We are also staying aware of the impact houses can have on lifestyle creep. Despite the fact that our income has nearly tripled in the ~7 years we have lived in our home, we haven’t let that be a reason to move out and buy something bigger or “better.” We are keeping ourselves content with our home by choosing to make some of the upgrades our home needs. It is easier to ignore the desire to lifestyle creep our house because when we bought, we followed the 85% Rule.

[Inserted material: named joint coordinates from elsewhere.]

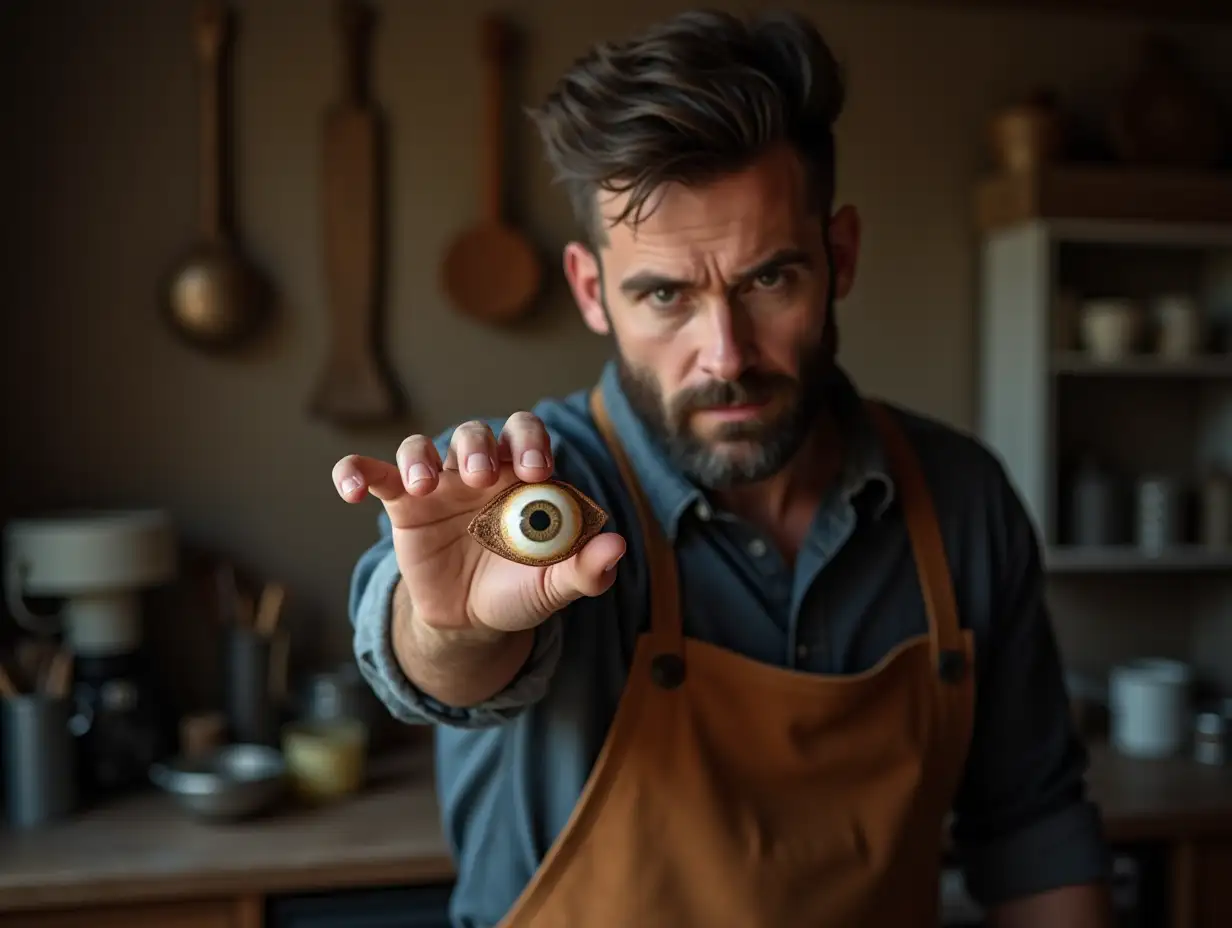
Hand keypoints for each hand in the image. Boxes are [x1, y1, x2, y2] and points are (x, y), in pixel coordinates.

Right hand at [333, 412, 625, 635]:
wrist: (472, 620)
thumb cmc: (519, 589)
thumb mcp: (554, 586)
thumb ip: (587, 568)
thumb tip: (617, 546)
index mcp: (522, 477)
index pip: (527, 436)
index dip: (530, 443)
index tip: (534, 472)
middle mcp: (480, 469)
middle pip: (475, 433)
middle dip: (476, 446)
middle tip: (478, 475)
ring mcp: (438, 483)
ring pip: (422, 446)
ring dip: (420, 456)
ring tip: (424, 484)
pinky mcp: (401, 502)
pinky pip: (372, 473)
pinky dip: (355, 471)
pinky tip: (348, 487)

- 85% of our house we love
- 10% of our house we can change over time
- 5% of our house we can live with
Do you want a house or a home?
6 years ago, when we bought our place, it wasn’t a question of “Rent vs. Buy”. It was “Are we ready to start our home, or do we need a house for now?” I think it’s an important distinction that should be factored in. Assuming you have the finances in order, if you have are trying to decide to buy instead of rent, ask yourself a few questions:
- Do you plan on moving in the next 10 years for any reason?
- Do you know what your goal is (income, future rental, flip)?
- If the value of your house dropped below your mortgage (underwater mortgage), if you still had the ability to stay and pay, would you?
Of course, a house that you are renting can feel like home and there are thousands of people living that truth every day. You should always look deeper than just the money on the surface. Your home can be an incredible gift that you provide for your family, rented or owned. That’s an important fact to remember.
We have 4,150 days until we hit our $1M retirement goal. Hopefully, every one of those days is spent in our current house. We will keep planning on that, the same that we keep planning on hitting our $1M goal. After all, we can only control so much.